任务说明
**A.** 请把下方关于生成首府测验试卷的正文中从“为每一个问题提供一个正确答案和三个错误答案，次序随机。”到“ython/random')”的部分原样打印出来，首尾两处都包括在内。
**B.** 请接着下方关于生成首府测验试卷的正文往下续写，从它的最后一行之后开始。

为每一个试卷随机生成50道题目，次序随机。
为每一个问题提供一个正确答案和三个错误答案，次序随机。
将测试题目写入试卷文件，将对应的答案写入相应的答案文件中。

# -*- coding: UTF-8 -*-
import random
import os

# 进入工作目录
os.chdir('/Users/Yunis/Desktop/学习/Python/random')
# 打印当前工作目录
print("当前工作目录为 %s"%(os.getcwd()))

# 首都以及首都集合字典 习题集及答案
capitals = {'Alabama': 'Montgomery', 'Alaska': 'Juneau', 'Arizona': 'Phoenix','Arkansas': 'Little Rock', 'California': 'Sacramento', 'Colorado': 'Denver', 'Connecticut': 'Hartford', 'Delaware': 'Dover', 'Florida': 'Tallahassee', 'Georgia': 'Atlanta', 'Hawaii': 'Honolulu', 'Idaho': 'Boise', 'Illinois': 'Springfield', 'Indiana': 'Indianapolis', 'Iowa': 'Des Moines', 'Kansas': 'Topeka', 'Kentucky': 'Frankfort', 'Louisiana': 'Baton Rouge', 'Maine': 'Augusta', 'Maryland': 'Annapolis', 'Massachusetts': 'Boston', 'Michigan': 'Lansing', 'Minnesota': 'Saint Paul', 'Mississippi': 'Jackson', 'Missouri': 'Jefferson City', 'Montana': 'Helena', 'Nebraska': 'Lincoln', 'Nevada': 'Carson City', 'New Hampshire': 'Concord', 'New Jersey': 'Trenton', 'New Mexico': 'Santa Fe', 'New York': 'Albany', 'North Carolina': 'Raleigh',
'North Dakota': 'Bismarck', 'Ohio': 'Columbus', 'Oklahoma': 'Oklahoma City', 'Oregon': 'Salem', 'Pennsylvania': 'Harrisburg', 'Rhode Island': 'Providence', 'South Carolina': 'Columbia', 'South Dakota': 'Pierre', 'Tennessee': 'Nashville', 'Texas': 'Austin', 'Utah': 'Salt Lake City', 'Vermont': 'Montpelier', 'Virginia': 'Richmond', 'Washington': 'Olympia', 'West Virginia': 'Charleston', 'Wisconsin': 'Madison', 'Wyoming': 'Cheyenne'}

# 循环35次 因为要出35分试卷
for quizNum in range(35):
    quizFile = open('capitalsquiz%s.txt' % (quizNum + 1), 'w')

数据块
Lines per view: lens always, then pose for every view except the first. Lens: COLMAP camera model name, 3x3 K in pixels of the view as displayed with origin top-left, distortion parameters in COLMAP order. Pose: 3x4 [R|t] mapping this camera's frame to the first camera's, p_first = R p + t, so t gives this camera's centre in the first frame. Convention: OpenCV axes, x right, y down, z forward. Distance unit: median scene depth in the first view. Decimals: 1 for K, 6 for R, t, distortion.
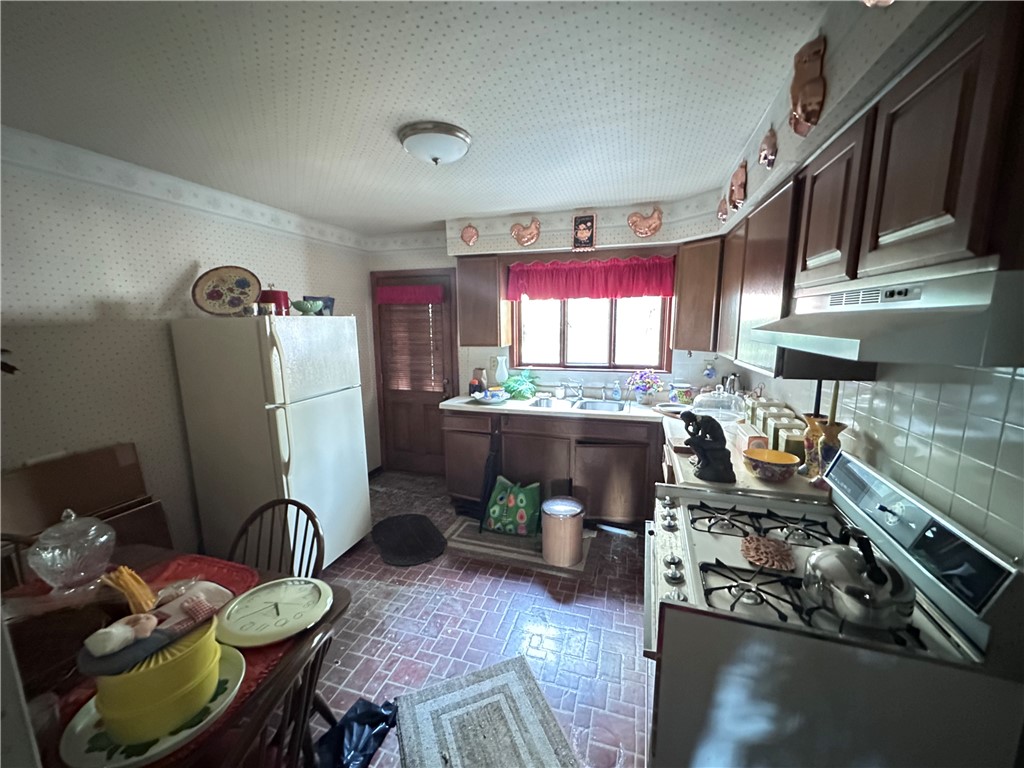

任务结果
**A.**
为每一个问题提供一个正确答案和三个错误答案，次序随机。
将测试题目写入试卷文件，将对应的答案写入相应的答案文件中。

# -*- coding: UTF-8 -*-
import random
import os

# 进入工作目录
os.chdir('/Users/Yunis/Desktop/学习/Python/random')

**B.**
    answerKeyFile = open('capitalsquiz_answers%s.txt' % (quizNum + 1), 'w')
    quizFile.write('Name:\n\nDate:\n\nPeriod:\n\n')
    quizFile.write((' ' * 20) + 'State Capitals Quiz (Form %s)' % (quizNum + 1))
    quizFile.write('\n\n')
    # 获取字典 keys
    states = list(capitals.keys())
    # 用于将一个列表中的元素打乱。
    random.shuffle(states)

    # 每份试卷有50道题目
    for questionNum in range(50):
        # Get right and wrong answers.
        correctAnswer = capitals[states[questionNum]]
        # 获取答案列表
        wrongAnswers = list(capitals.values())
        # 删除正确的答案选项
        del wrongAnswers[wrongAnswers.index(correctAnswer)]
        # 从错误的答案选项随机选出3个错误的答案
        wrongAnswers = random.sample(wrongAnswers, 3)
        # 给当前题目设置答案集合
        answerOptions = wrongAnswers + [correctAnswer]
        # 打乱 答案顺序
        random.shuffle(answerOptions)
        # 在试卷文件 写入 题号 以及题目
        quizFile.write('%s. What is the capital of %s?\n' % (questionNum + 1,states[questionNum]))
        # 在试卷文件 写入答案选项
        for i in range(4):
            quizFile.write(' %s. %s\n' % ('ABCD'[i], answerOptions[i]))
        quizFile.write('\n')
        # 把正确答案的题号以及正确答案写入答案文件
        answerKeyFile.write('%s. %s\n' % (questionNum + 1, 'ABCD'[
        answerOptions.index(correctAnswer)]))

    # 关闭试卷文件
    quizFile.close()
    # 关闭答案文件
    answerKeyFile.close()

项目：多重剪贴板

.pyw 扩展名意味着 Python 运行该程序时，不会显示终端窗口。

# -*- coding: UTF-8 -*-
# mcb.pyw - Saves and loads pieces of text to the clipboard.
#  Usage: py.exe mcb.pyw save <keyword> - Saves clipboard to keyword.
#         py.exe mcb.pyw <keyword> - Loads keyword to clipboard.
#         py.exe mcb.pyw list - Loads all keywords to clipboard.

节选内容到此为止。